Nickel-and-Diming the FDNY

SI Advance - December 19, 2010


The New York City Fire Department, like a lot of government agencies, has major budget problems. The department has been ordered by the mayor to come up with $56 million in savings during the next fiscal year.

Apparently, that dire situation has led the FDNY, in desperation, to start thinking outside the box in terms of cutting costs and increasing revenue - way, way, way outside the box.

The FDNY announced last week at a City Council hearing that it plans to impose surcharges for certain of its services starting next summer.

Under the plan, the agency would charge an "accident fee" of $490 to each driver in an accident in which there are injuries; $415 for a vehicle fire and $365 for any accident to which FDNY units respond with neither a fire or injuries. Presumably, the money for those fees would come out of the victims' own pockets, since insurance is unlikely to cover these costs.

The move is expected to bolster the city's coffers by $1 million annually.

On top of that, the FDNY wants to charge fees to 25 non-public hospitals that have standing agreements with the city to provide ambulance services through the city's 911 emergency system. These include Staten Island University Hospital and Richmond University Medical Center.

The FDNY wants $24,000 per year for each daily ambulance tour the private hospital provides. For example, a private hospital that furnishes the city with the coverage of four ambulance tours per day dispatched through 911 would have to pay $96,000 a year for the privilege. The fee is projected to raise $8.8 million a year and help defray the FDNY's annual $25-million cost of staffing and operating the Emergency Medical Dispatch Center and Online Medical Control center.

To which we say, Say what? The very idea is absurd and offensive.

As welcome as firefighters and EMTs are at accident scenes, don't New Yorkers already pay handsomely for city services, including the Fire Department and Emergency Medical Services through their hefty tax remittances?

It seems that some in the Bloomberg administration think that having the Fire Department at the ready is one thing and worth the tax bill, but that when people actually have to avail themselves of FDNY services at accident scenes, it should be regarded as added luxury and taxed accordingly.

What's next? Police officers billing crime victims on the spot?

As for the private hospitals' supposed debt to the FDNY, their ambulance services account for about 37 percent of all the ambulance tours dispatched throughout the five boroughs. On Staten Island, more than half the ambulance tours are operated by the two hospitals and other volunteer groups.

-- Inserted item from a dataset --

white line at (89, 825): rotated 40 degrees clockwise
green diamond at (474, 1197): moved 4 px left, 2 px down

If they decided to quit, there is no way the FDNY could fill in with the same coverage.

Staten Island's three City Council members wrote a joint letter to the mayor to protest these plans pointing out that "Staten Island does not have a [Health and Hospitals Corp.] acute-care facility to pick up any of the slack currently borne by our private hospitals. Thus, it seems on first blush that Staten Island's hospitals would be more affected than hospitals in other boroughs that do have such HHC facilities."

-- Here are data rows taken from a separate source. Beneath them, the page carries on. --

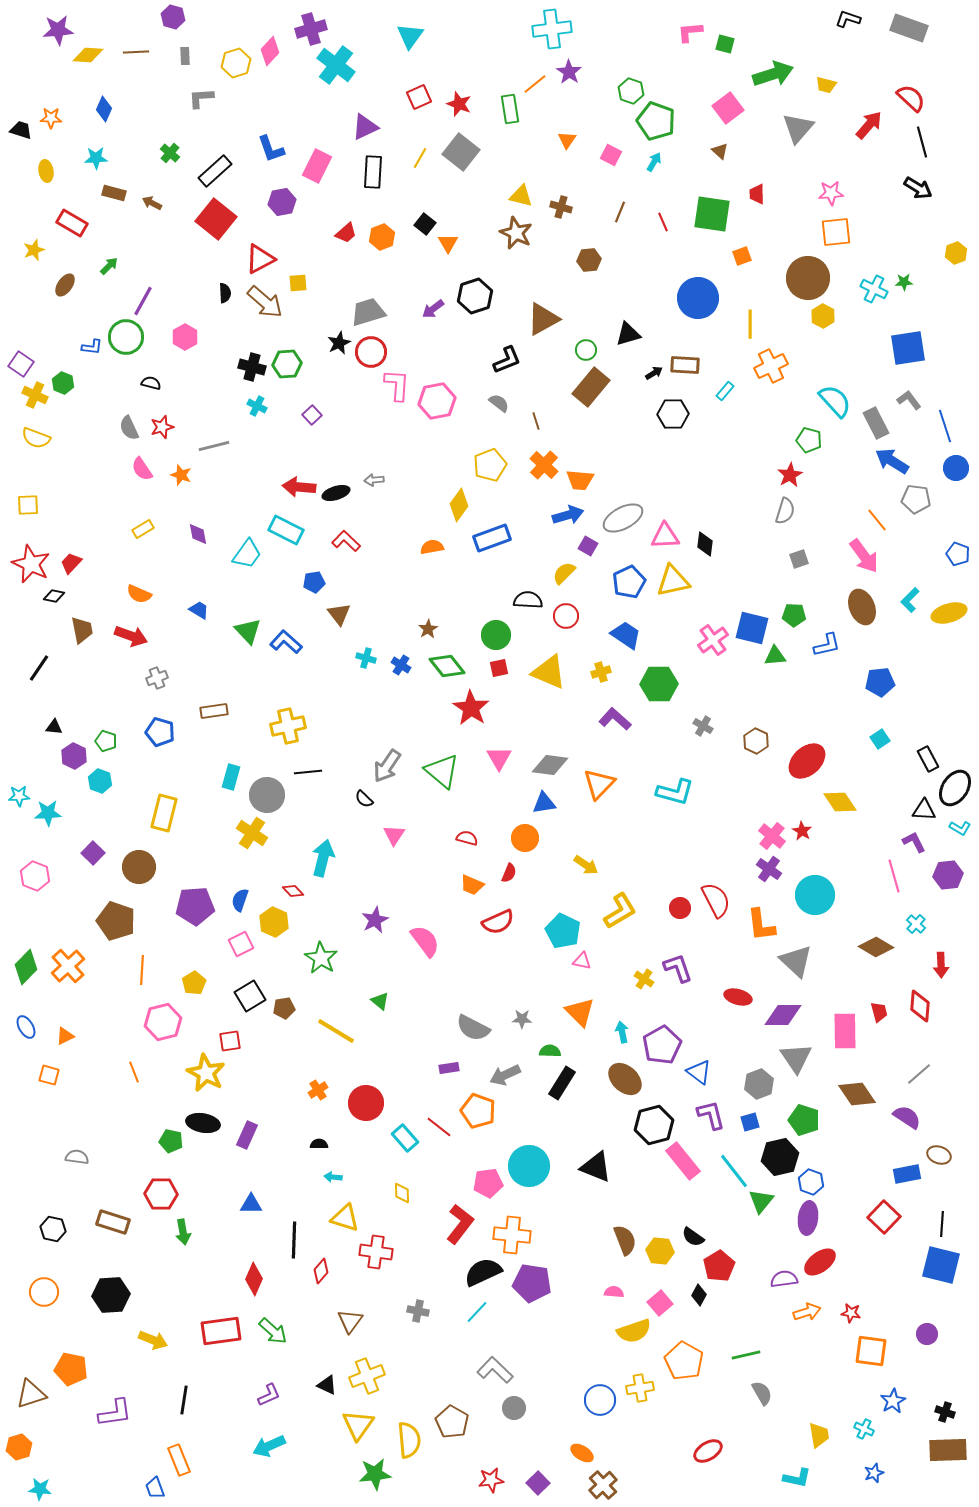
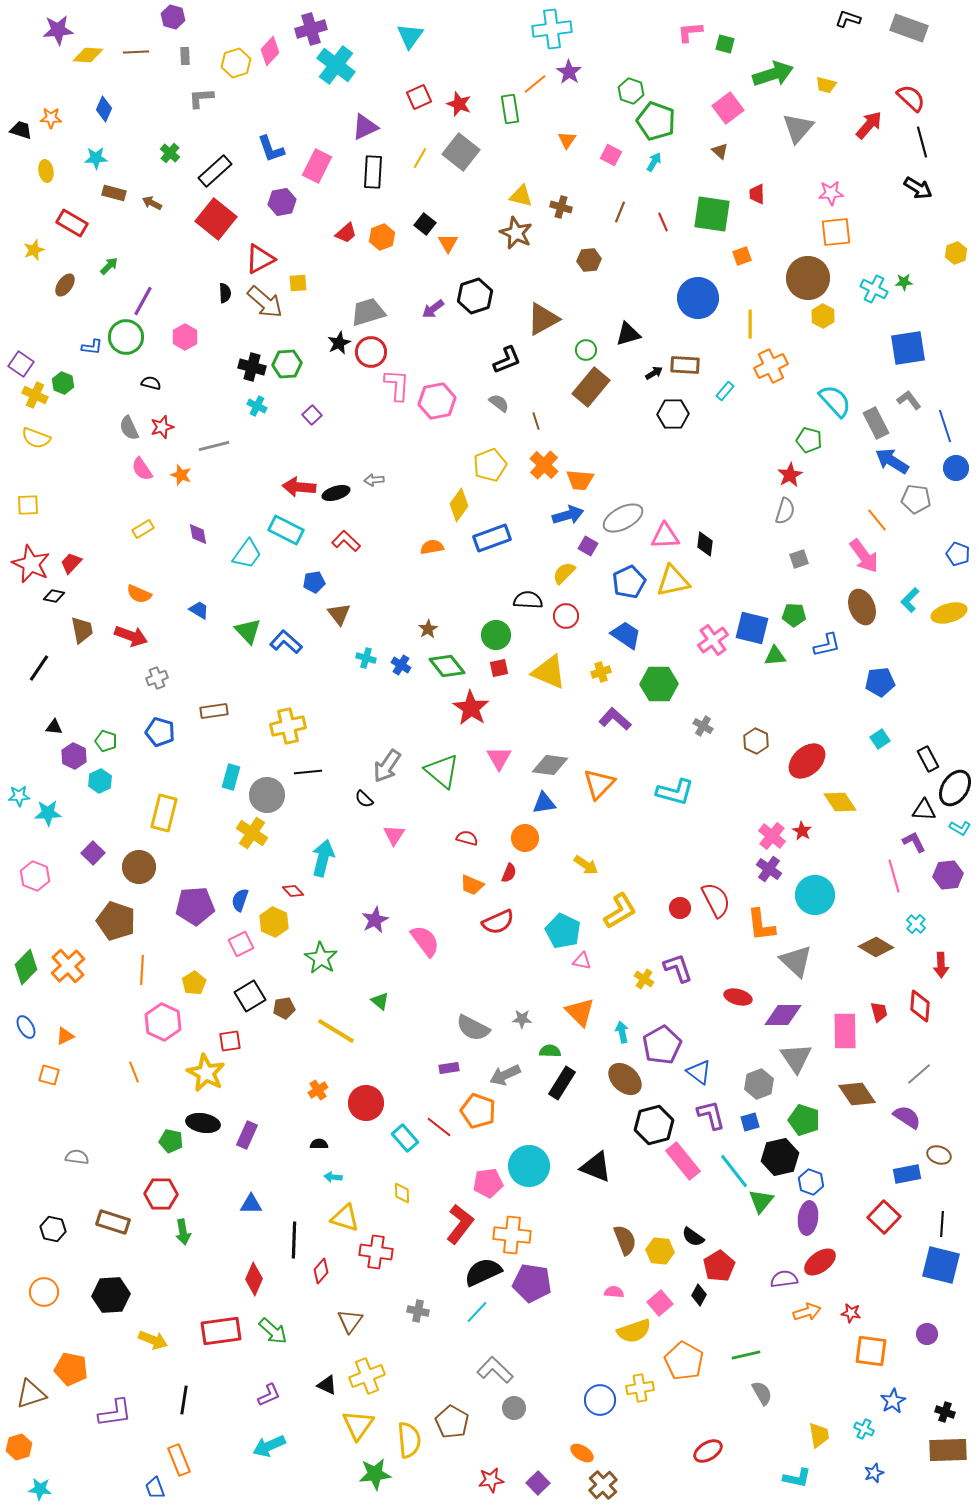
cyan hexagon at (100, 781): rotated 15 degrees clockwise
pink hexagon at (163, 1022): rotated 21 degrees counterclockwise
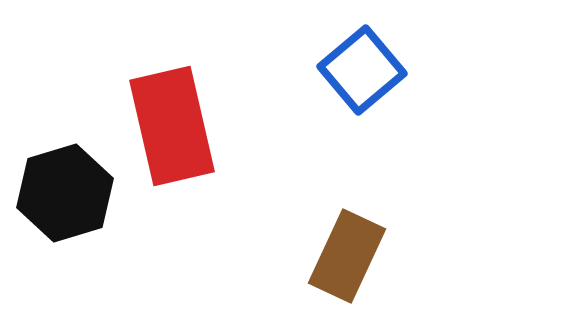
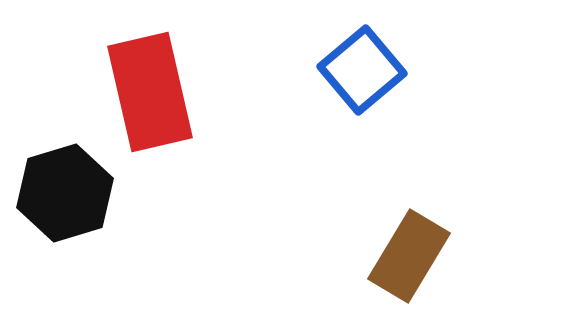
red rectangle: moved 22 px left, 34 px up
brown rectangle: moved 62 px right; rotated 6 degrees clockwise
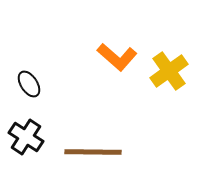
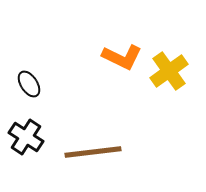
orange L-shape: moved 5 px right; rotated 15 degrees counterclockwise
brown line: rotated 8 degrees counterclockwise
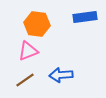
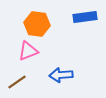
brown line: moved 8 px left, 2 px down
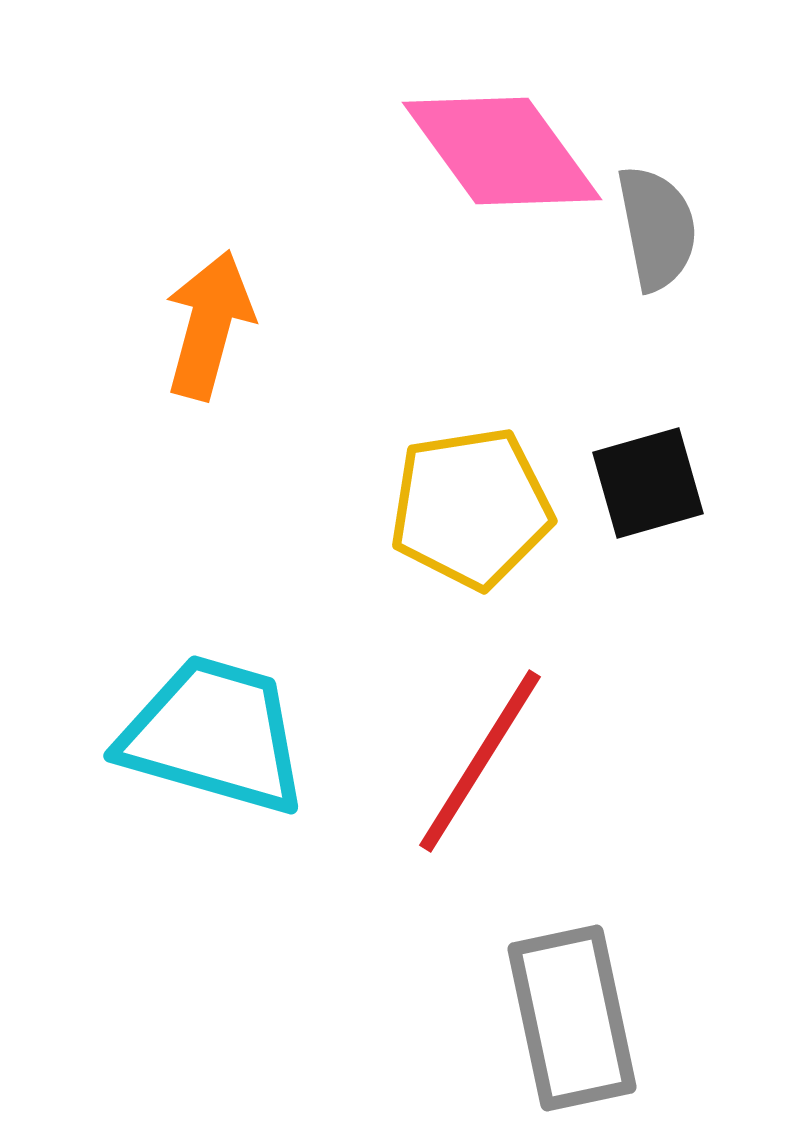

But FDNY officials, acting on orders from City Hall, no doubt, insist that the additional charges are preferable to closing firehouses. Where is the analysis to show that these are the only options?

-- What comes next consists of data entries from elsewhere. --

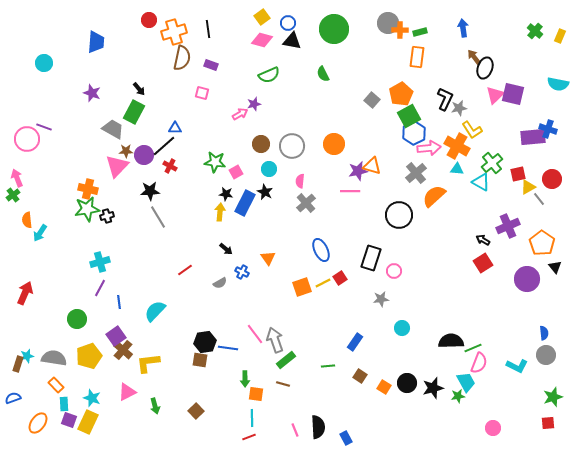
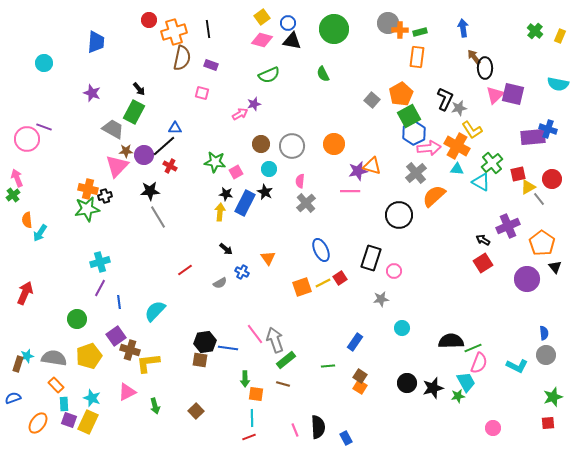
black ellipse at (485, 68): rotated 20 degrees counterclockwise
black cross at (107, 216): moved 2 px left, 20 px up
brown cross at (123, 350): moved 7 px right; rotated 24 degrees counterclockwise
orange square at (384, 387): moved 24 px left
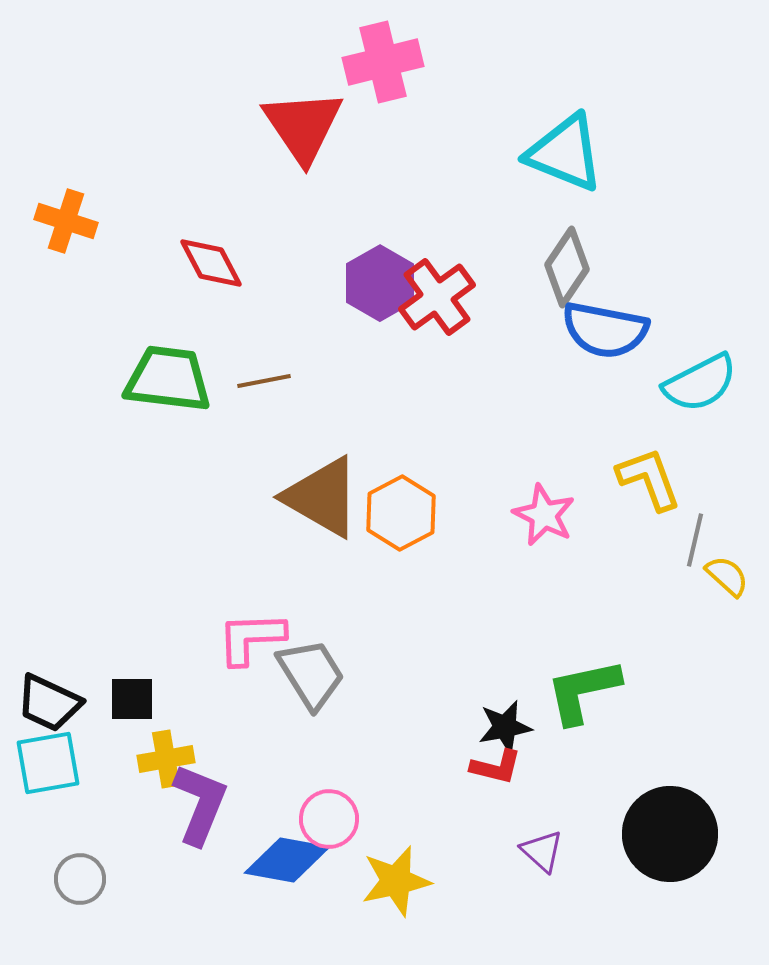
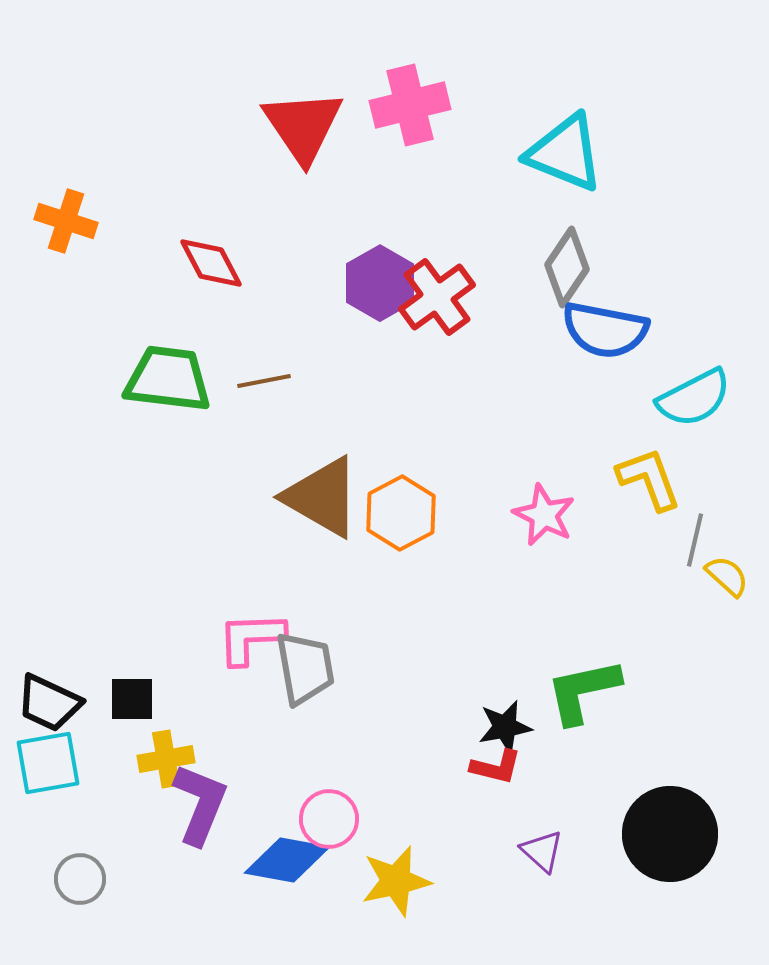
pink cross: moved 27 px right, 43 px down
cyan semicircle: moved 6 px left, 15 px down
gray trapezoid: moved 6 px left, 6 px up; rotated 22 degrees clockwise
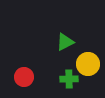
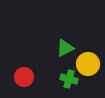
green triangle: moved 6 px down
green cross: rotated 18 degrees clockwise
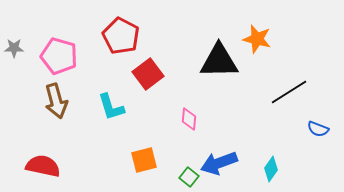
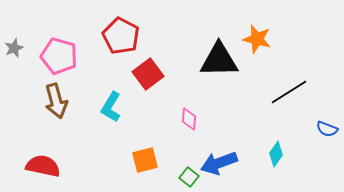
gray star: rotated 24 degrees counterclockwise
black triangle: moved 1 px up
cyan L-shape: rotated 48 degrees clockwise
blue semicircle: moved 9 px right
orange square: moved 1 px right
cyan diamond: moved 5 px right, 15 px up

And so once again, the Bloomberg administration presents New Yorkers with an artificial either/or choice, manufactured to push the administration's agenda by force. The Fire Department budget has many, many expenditure lines. There are other ways to achieve savings.

What's more, the Bloomberg administration has always seemed to begrudge having to fund the Fire Department adequately, as its regular threats to close firehouses - including the current proposal to eliminate nighttime shifts at 20 firehouses - attest. The FDNY, while it must be efficient, shouldn't be subjected to the same Draconian budgetary measures agencies with less urgent business are, given its own critical mission.

As always , the administration appears to be willing to nickel-and-dime it and take its chances on public safety when it comes to funding the FDNY and the plan to charge New Yorkers twice for FDNY services is evidence of that mentality. Has the administration made the same budget demands of the more politically powerful Police Department? Hardly.

Councilman Vincent Ignizio said, "I think this Council should take a stand against the mayor and pass this bill and say to him ‘Oh no, you're not. You're not gonna pass an accident tax on the people of the City of New York,' "

So do we. This administration's increasingly outrageous money grab, however justified it seems to some desperate city officials, stops here.